The first is that the Harambee Stars are not just good enough to compete at that level. Kenya is ranked 101 out of 211 FIFA  member nations.

This tabulates to position 23 out of 54 national teams in Africa. Only 34 teams qualify for the World Cup, with five slots reserved for Africa.

Kenya has failed to qualify for the World Cup in 13 attempts since 1974, having featured in 74 matches, won 24, drawn 18 and lost 32.

The closest Harambee Stars came to qualification was in 1998, under the tutelage of German coach Reinhardt Fabisch.

Stars, then comprising the generation of Musa Otieno, Vincent Kwarula, Mike Okoth, Tiellen Oguta, Tom Ogweno, Ramadhan Balala and Bonface Ambani, beat Guinea and Burkina Faso at home, and the latter in Ougadogou.

Ken Simiyu scored from a cheeky flick from the back of his head to earn Kenya a 1-1 draw in Nairobi against a star-studded Nigerian team, fresh from lifting the Olympic gold medal in Atalanta.

The Super Eagles featured giants like Austin “Jay Jay” Okocha, Taribo West, Kanu Nwanku and Sunday Oliseh.

Unfortunately, the Kenyan lads stumbled in the reverse fixture in Lagos at the final hurdle. They lost 3-0.

“At some point, we had belief. But the team did not play for history. We played to win and satisfy out hearts and those of Kenyans. The loss to Nigeria is not something to be ashamed of.
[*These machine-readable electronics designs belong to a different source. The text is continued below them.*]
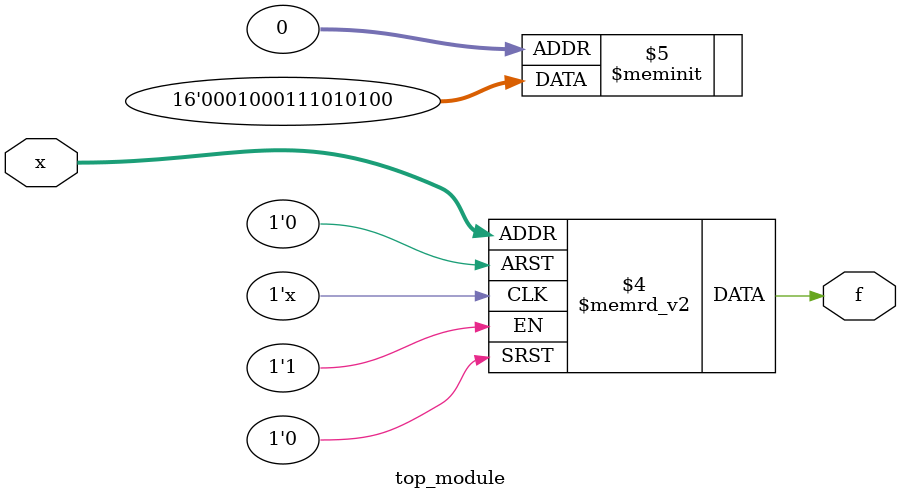
<source format=sv>
module top_module (
    input [4:1] x,
    output logic f
);

always @(*) begin
    case ({x[4], x[3], x[2], x[1]})
        4'b0001: f = 0;
        4'b0010: f = 1;
        4'b0011: f = 0;
        4'b0100: f = 1;
        4'b0101: f = 0;
        4'b0110: f = 1;
        4'b0111: f = 1;
        4'b1000: f = 1;
        4'b1001: f = 0;
        4'b1010: f = 0;
        4'b1011: f = 0;
        4'b1100: f = 1;
        4'b1101: f = 0;
        4'b1110: f = 0;
        4'b1111: f = 0;
        default: f = 0; // Don't care states are assigned 0
    endcase
end

endmodule

</source>
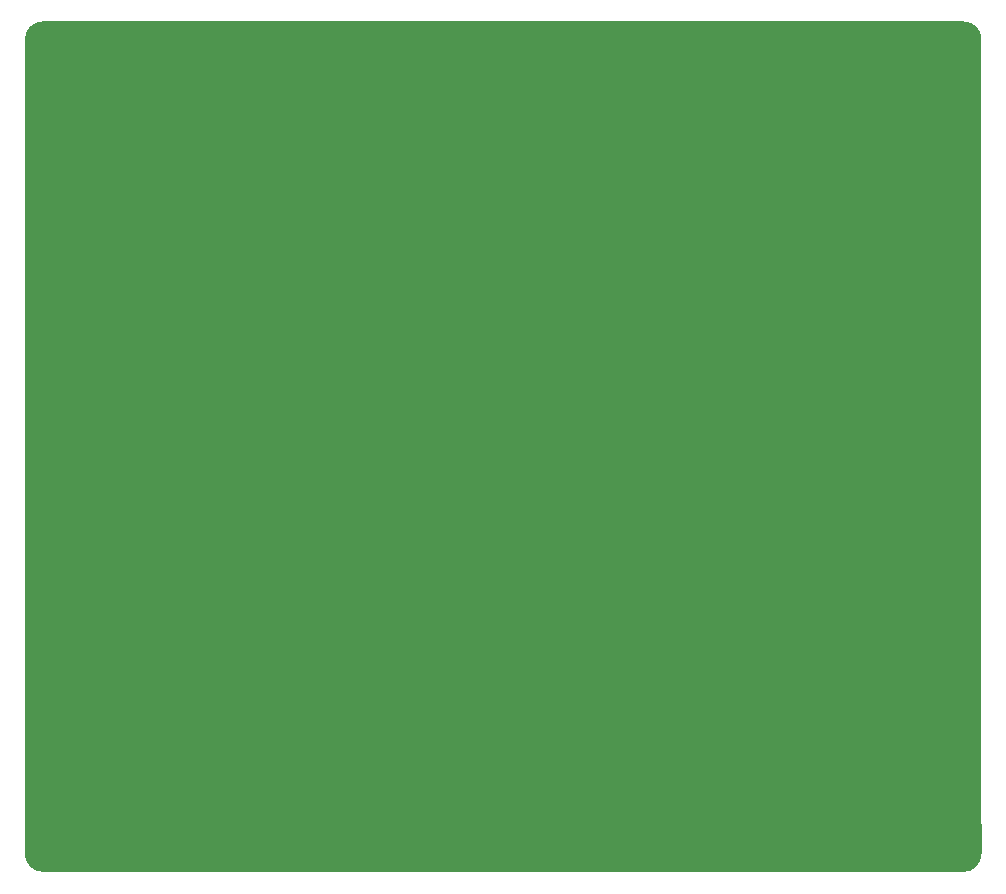
<source format=gbr>
G04 DipTrace 2.05 beta*
%INBoard.gbr*%
%MOIN*%
%ADD10C,0.0098*%
%ADD11C,0.0055*%
%ADD12C,0.003*%
%ADD13C,0.0197*%
%ADD14C,0.0394*%
%ADD15C,0.02*%
%ADD16C,0.03*%
%ADD17C,0.0138*%
%ADD18C,0.0157*%
%ADD19C,0.0118*%
%ADD20C,0.0787*%
%ADD21C,0.0165*%
%ADD22C,0.015*%
%ADD23C,0.0079*%
%ADD24C,0.025*%
%ADD25R,0.056X0.06*%
%ADD26R,0.06X0.056*%
%ADD27R,0.064X0.064*%
%ADD28R,0.07X0.102*%
%ADD29R,0.0709X0.1043*%
%ADD30R,0.0276X0.0276*%
%ADD31R,0.0591X0.0512*%
%ADD32R,0.048X0.063*%
%ADD33R,0.0512X0.0591*%
%ADD34R,0.0866X0.0945*%
%ADD35R,0.0945X0.0866*%
%ADD36R,0.063X0.048*%
%ADD37O,0.0984X0.0709*%
%ADD38R,0.0984X0.0709*%
%ADD39R,0.0787X0.0787*%
%ADD40C,0.0787*%
%ADD41R,0.1063X0.0669*%
%ADD42O,0.1063X0.0669*%
%ADD43R,0.0984X0.0787*%
%ADD44R,0.122X0.0217*%
%ADD45C,0.01*%
%ADD46O,0.065X0.1*%
%ADD47R,0.0591X0.0591*%
%ADD48C,0.0591*%
%ADD49R,0.0669X0.1063*%
%ADD50O,0.0669X0.1063*%
%ADD51R,0.06X0.06*%
%ADD52C,0.06*%
%ADD53R,0.0472X0.0394*%
%ADD54R,0.0394X0.0472*%
%ADD55R,0.1772X0.1102*%
%ADD56R,0.1004X0.2953*%
%ADD57R,0.0551X0.0512*%
%ADD58R,0.1063X0.0472*%
%ADD59C,0.0827*%
%ADD60C,0.0906*%
%ADD61C,0.0373*%
%ADD62R,0.0709X0.0197*%
%ADD63R,0.0197X0.0709*%
%ADD64R,0.05X0.015*%
%ADD65R,0.065X0.0157*%
%ADD66O,0.0134X0.0143*%
%ADD67R,0.0165X0.0701*%
%ADD68R,0.08X0.026*%
%ADD69O,0.0143X0.0134*%
%ADD70R,0.0701X0.0165*%
%ADD71C,0.248*%
%ADD72C,0.1732*%
%ADD73C,0.1378*%
%ADD74C,0.1575*%
%ADD75C,0.0512*%
%ADD76C,0.04*%
%ADD77C,0.0191*%
%ADD78C,0.0354*%
%ADD79C,0.128*%
%ADD80C,0.0295*%
%ADD81C,0.0335*%
%ADD82C,0.035*%
%ADD83C,0.038*%
%ADD84C,0.126*%
%ADD85C,0.0236*%
%ADD86C,0.0479*%
%ADD87C,0.0321*%
%ADD88C,0.0433*%
%ADD89C,0.1654*%
%ADD90C,0.1496*%
%ADD91C,0.1457*%
%ADD92C,0.1299*%
%ADD93C,0.1811*%
%ADD94C,0.2559*%
%ADD95C,0.2402*%
%ADD96R,0.078X0.0244*%
%ADD97R,0.0622X0.0087*%
%ADD98R,0.0879X0.0339*%
%ADD99R,0.0721X0.0181*%
%ADD100R,0.0244X0.078*%
%ADD101R,0.0087X0.0622*%
%ADD102R,0.0728X0.0236*%
%ADD103R,0.0571X0.0079*%
%ADD104R,0.0579X0.0228*%
%ADD105R,0.0421X0.0071*%
%ADD106R,0.0276X0.0787*%
%ADD107R,0.0118X0.063*%
%ADD108R,0.0787X0.0276*%
%ADD109R,0.063X0.0118*%
%ADD110C,0.0984*%
%ADD111C,0.0748*%
%ADD112R,0.1142X0.0551*%
%ADD113R,0.0984X0.0394*%
%ADD114R,0.063X0.0591*%
%ADD115R,0.0472X0.0433*%
%ADD116R,0.1083X0.3031*%
%ADD117R,0.0925X0.2874*%
%ADD118R,0.185X0.1181*%
%ADD119R,0.1693X0.1024*%
%ADD120R,0.0472X0.0551*%
%ADD121R,0.0315X0.0394*%
%ADD122R,0.0551X0.0472*%
%ADD123R,0.0394X0.0315*%
%ADD124C,0.0679*%
%ADD125C,0.0521*%
%ADD126R,0.0679X0.0679*%
%ADD127R,0.0521X0.0521*%
%ADD128O,0.0748X0.1142*%
%ADD129O,0.0591X0.0984*%
%ADD130R,0.0748X0.1142*%
%ADD131R,0.0591X0.0984*%
%ADD132C,0.0669*%
%ADD133R,0.0669X0.0669*%
%ADD134R,0.0512X0.0512*%
%ADD135O,0.0729X0.1079*%
%ADD136O,0.0571X0.0921*%
%ADD137R,0.1299X0.0295*%
%ADD138R,0.1142X0.0138*%
%ADD139R,0.1063X0.0866*%
%ADD140R,0.0906X0.0709*%
%ADD141O,0.1142X0.0748*%
%ADD142O,0.0984X0.0591*%
%ADD143R,0.1142X0.0748*%
%ADD144R,0.0984X0.0591*%
%ADD145C,0.0866*%
%ADD146C,0.0709*%
%ADD147R,0.0866X0.0866*%
%ADD148R,0.0709X0.0709*%
%ADD149R,0.1063X0.0787*%
%ADD150R,0.0906X0.063*%
%ADD151O,0.1063X0.0787*%
%ADD152O,0.0906X0.063*%
%ADD153R,0.0709X0.0559*%
%ADD154R,0.0551X0.0401*%
%ADD155R,0.1024X0.0945*%
%ADD156R,0.0866X0.0787*%
%ADD157R,0.0945X0.1024*%
%ADD158R,0.0787X0.0866*%
%ADD159R,0.0591X0.0669*%
%ADD160R,0.0433X0.0512*%
%ADD161R,0.0559X0.0709*%
%ADD162R,0.0401X0.0551*%
%ADD163R,0.0669X0.0591*%
%ADD164R,0.0512X0.0433*%
%ADD165R,0.0354X0.0354*%
%ADD166R,0.0197X0.0197*%
%ADD167R,0.0787X0.1122*%
%ADD168R,0.063X0.0965*%
%ADD169R,0.0779X0.1099*%
%ADD170R,0.0621X0.0941*%
%ADD171R,0.0719X0.0719*%
%ADD172R,0.0561X0.0561*%
%ADD173R,0.0679X0.0639*%
%ADD174R,0.0521X0.0481*%
%ADD175R,0.0639X0.0679*%
%ADD176R,0.0481X0.0521*%
%ADD177C,0.0866*%
%ADD178C,0.0709*%
%ADD179C,0.0062*%
%ADD180C,0.0093*%
%ADD181C,0.0077*%
%ADD182C,0.0046*%
%ADD183C,0.0232*%
%ADD184C,0.0185*%
%ADD185C,0.017*%
%ADD186C,0.0124*%
%FSLAX44Y44*%
%SFA1B1*%
%OFA0B0*%
G04*
G70*
G90*
G75*
G01*
%LNBoardPoly*%
%LPD*%
G36*
X625Y-28378D2*
G54D11*
X31334D1*
G03X31924Y-27787I0J591D01*
G01*
Y-622D1*
G03X31334Y-32I-591J0D01*
G01*
X625D1*
G03X35Y-622I0J-591D01*
G01*
Y-27787D1*
G03X625Y-28378I591J0D01*
G01*
G37*
M02*

</source>
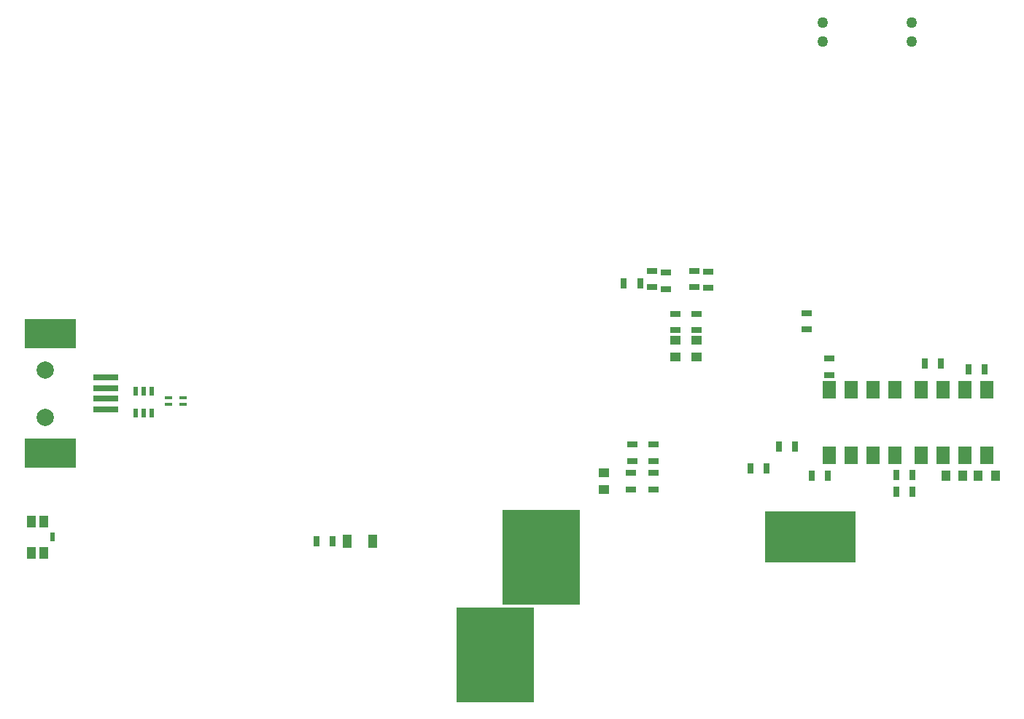
<source format=gbp>
G04 #@! TF.FileFunction,Paste,Bot*
%FSLAX46Y46*%
G04 Gerber Fmt 4.6, Leading zero omitted, Abs format (unit mm)*
G04 Created by KiCad (PCBNEW 4.0.1-stable) date 2017-04-25 2:38:03 PM*
%MOMM*%
G01*
G04 APERTURE LIST*
%ADD10C,0.150000*%
%ADD11R,0.599440X1.099820*%
%ADD12R,0.899160X0.398780*%
%ADD13R,9.000000X11.000000*%
%ADD14R,10.500000X6.000000*%
%ADD15R,1.524000X2.032000*%
%ADD16R,1.000000X1.250000*%
%ADD17R,0.700000X1.300000*%
%ADD18R,1.300000X0.700000*%
%ADD19C,1.270000*%
%ADD20R,1.250000X1.000000*%
%ADD21R,1.000000X1.600000*%
%ADD22R,0.500000X1.100000*%
%ADD23R,1.050000X1.400000*%
%ADD24R,2.997200X0.711200*%
%ADD25R,6.045200X3.403600*%
%ADD26C,2.000000*%
G04 APERTURE END LIST*
D10*
D11*
X47949960Y-67849680D03*
X47000000Y-67849680D03*
X46050040Y-67849680D03*
X46050040Y-65350320D03*
X47000000Y-65350320D03*
X47949960Y-65350320D03*
D12*
X49851640Y-66898780D03*
X51548360Y-66898780D03*
X51548360Y-66101220D03*
X49851640Y-66101220D03*
D13*
X93167000Y-84644000D03*
X87833000Y-95947000D03*
D14*
X124409000Y-82247000D03*
D15*
X137290000Y-65190000D03*
X139830000Y-65190000D03*
X142370000Y-65190000D03*
X144910000Y-65190000D03*
X144910000Y-72810000D03*
X142370000Y-72810000D03*
X139830000Y-72810000D03*
X137290000Y-72810000D03*
X134210000Y-72810000D03*
X131670000Y-72810000D03*
X129130000Y-72810000D03*
X126590000Y-72810000D03*
X126590000Y-65190000D03*
X129130000Y-65190000D03*
X131670000Y-65190000D03*
X134210000Y-65190000D03*
D16*
X145900000Y-75200000D03*
X143900000Y-75200000D03*
X140100000Y-75200000D03*
X142100000Y-75200000D03*
D17*
X144650000Y-62800000D03*
X142750000Y-62800000D03*
X139550000Y-62100000D03*
X137650000Y-62100000D03*
X136250000Y-77000000D03*
X134350000Y-77000000D03*
X124550000Y-75200000D03*
X126450000Y-75200000D03*
X136250000Y-75100000D03*
X134350000Y-75100000D03*
D18*
X126600000Y-61550000D03*
X126600000Y-63450000D03*
X110900000Y-53250000D03*
X110900000Y-51350000D03*
X106000000Y-53250000D03*
X106000000Y-51350000D03*
X106200000Y-74850000D03*
X106200000Y-76750000D03*
X103600000Y-74850000D03*
X103600000Y-76750000D03*
D19*
X136130800Y-22473200D03*
X125869200Y-22473200D03*
X136130800Y-24733800D03*
X125869200Y-24733800D03*
D20*
X108700000Y-59400000D03*
X108700000Y-61400000D03*
X111200000Y-61400000D03*
X111200000Y-59400000D03*
D17*
X104650000Y-52800000D03*
X102750000Y-52800000D03*
X67050000Y-82800000D03*
X68950000Y-82800000D03*
D18*
X103700000Y-73450000D03*
X103700000Y-71550000D03*
X106200000Y-73450000D03*
X106200000Y-71550000D03*
X108700000Y-58250000D03*
X108700000Y-56350000D03*
X111200000Y-58250000D03*
X111200000Y-56350000D03*
X107600000Y-51550000D03*
X107600000Y-53450000D03*
X112500000Y-51450000D03*
X112500000Y-53350000D03*
D20*
X100400000Y-74800000D03*
X100400000Y-76800000D03*
D17*
X119350000Y-74300000D03*
X117450000Y-74300000D03*
X122650000Y-71800000D03*
X120750000Y-71800000D03*
D18*
X124000000Y-56250000D03*
X124000000Y-58150000D03*
D21*
X73600000Y-82800000D03*
X70600000Y-82800000D03*
D22*
X36400000Y-82300000D03*
D23*
X33975000Y-80500000D03*
X33975000Y-84100000D03*
X35425000Y-80500000D03*
X35425000Y-84100000D03*
D24*
X42610400Y-63731830D03*
X42610400Y-64976430D03*
X42610400Y-66171030D03*
X42610400Y-67465630D03*
D25*
X36181660Y-58679770D03*
X36181660Y-72520230D03*
D26*
X35600000Y-62842830D03*
X35600000Y-68354630D03*
M02*

</source>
They were a much better side quality and experience wise,” captain Musa Otieno, now coach at Kenyan Premier League side Police FC, said.

Fast forward to 2022, and there was hope for qualification when Kenya was handed a “favourable” draw comprising Uganda, Rwanda and Mali.

FKF president Nick Mwendwa declared he would “do everything humanly possible to ensure Kenya qualifies for the World Cup”.

Harambee Stars drew at home and away to Uganda, drew away to Rwanda and won at home.

The results cost coach Jacob Mulee his job, with his replacement in the frame of Turkish Engin Firat arriving in time for a 5-0 drubbing by Mali in Morocco. Sports CS Amina Mohamed disband FKF for “poor performance” by Harambee Stars.